Security requirements can vary considerably depending on the assets at risk and the potential threats to these assets. Implementing and maintaining security may not be particularly difficult or expensive if the asset is easily replaced or if there are few threats that could create a compromise. At the same time, maintaining security for highly sensitive information can be very resource intensive. The objective of doing a review is to determine real requirements and then evaluate whether policy and procedures match these requirements.
This document identifies responsibilities specific to Data Trustees, System Administrators, and Application Administrators. These are separately defined responsibilities, only in particular circumstances are these actually job titles or separate positions.

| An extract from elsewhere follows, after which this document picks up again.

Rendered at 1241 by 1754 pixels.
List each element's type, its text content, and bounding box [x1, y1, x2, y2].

What assets are at risk and what are the exposures and threats to these assets?
Data Trustees are responsible for collections of University Information. Information that may require protection include BUIDs, curriculum, directory, registration, financial information, etc. The risks to this information may include unauthorized access, information disclosure, and loss of integrity. Legal issues and requirements should be considered.

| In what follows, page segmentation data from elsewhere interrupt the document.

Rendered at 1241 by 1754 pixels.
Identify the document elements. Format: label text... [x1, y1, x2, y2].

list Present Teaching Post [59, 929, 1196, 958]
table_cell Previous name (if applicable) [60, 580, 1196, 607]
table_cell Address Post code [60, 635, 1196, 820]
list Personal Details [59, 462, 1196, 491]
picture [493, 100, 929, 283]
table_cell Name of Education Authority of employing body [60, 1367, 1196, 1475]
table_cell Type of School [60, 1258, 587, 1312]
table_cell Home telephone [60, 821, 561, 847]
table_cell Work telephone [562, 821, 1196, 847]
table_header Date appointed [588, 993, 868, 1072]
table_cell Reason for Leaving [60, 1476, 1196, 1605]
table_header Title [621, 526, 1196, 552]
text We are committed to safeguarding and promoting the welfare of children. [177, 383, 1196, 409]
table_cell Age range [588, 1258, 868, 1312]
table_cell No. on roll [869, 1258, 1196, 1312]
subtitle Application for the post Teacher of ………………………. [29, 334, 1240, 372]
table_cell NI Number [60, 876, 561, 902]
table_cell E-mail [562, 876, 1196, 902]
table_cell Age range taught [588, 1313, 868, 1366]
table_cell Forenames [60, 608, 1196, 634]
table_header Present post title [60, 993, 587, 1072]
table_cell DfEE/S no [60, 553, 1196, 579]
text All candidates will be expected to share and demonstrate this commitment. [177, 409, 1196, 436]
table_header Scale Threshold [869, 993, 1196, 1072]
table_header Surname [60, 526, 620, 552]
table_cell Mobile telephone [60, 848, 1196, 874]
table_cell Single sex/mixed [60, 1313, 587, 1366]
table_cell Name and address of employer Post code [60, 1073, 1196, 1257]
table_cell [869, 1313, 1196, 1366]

System Administrators are responsible for use of their system. All systems on the Campus Network must be protected against use of ethernet “sniffing”, login spoofing, or other techniques designed to capture account names and passwords. System Administrators must also implement security adequate for requirements of any Data Trustee whose information resides on their system. System Administrators should also consider the sensitivity of correspondence, coursework, grant proposals, etc. as well as the operational requirements of those who use and depend on the system.
Application Administrators need to evaluate access control for sensitive information. Important applications to consider include Databases, FTP servers, World Wide Web (WWW) servers, Print servers, Network File Systems (e.g. NFS) and other peer to peer networking applications that implement direct network access independent of access control on the server system.
There are many different kinds of assets that may require protection. The following issues apply to all Data Trustees, System Administrators and Application Administrators.
Typical issues that should be addressed in a security review
Note: This is intended to be a sample list, it is not a checklist.
Anyone with access to information that requires authorization must understand their respective responsibilities. Data Trustees, System Administrators and Application Administrators should therefore maintain and forward answers to at least the first three issues to all personnel they authorize to access University resources.
- What is proper use?
- Who is authorized to grant access and approve usage?
- What are the resource user’s rights and responsibilities? Consider:
- Downloading data to non-mainframe systems (PC’s,etc.)
- Data redistribution to other individuals
- Maintenance and removal of downloaded data
- Removal of unnecessary data
- Who is allowed to use or access the resource? This may be specific individuals or positions or it may be sufficient to identify categories (e.g. Students, Faculty, Staff, Consultants, Guests)
- Who may have system administration privileges?
- Is the operating platform adequately secure? Different kinds of systems have different security capabilities. Consider whether the platform is adequate to the requirements.
- Is the operating platform adequately maintained? All applications and operating systems have vulnerabilities and flaws which are discovered and subsequently corrected over time. It is important to verify that these are maintained at current levels or that failure to do so does not represent a significant exposure.
- If encryption tools are available, identify measures needed to encrypt and decrypt data and to archive keys so data can be decrypted at a later date. Passwords can be reset, but if encryption keys are lost, data is unrecoverable.
Responsibilities of the Data Trustee
- Consider your legal responsibilities for the information to which you are the Data Trustee.
- Identify sensitive data and restrict access accordingly.
- Review access to that information. Is it still required?
- If you are in doubt as to the business need for access to that information, ask the requester to explain.
- Make it clear, where appropriate, that when information is downloaded to another platform, it does not mean that it may be accessed by anyone on that platform. It has only been authorized to the requester.
- Know what you are authorizing, to whom, and why.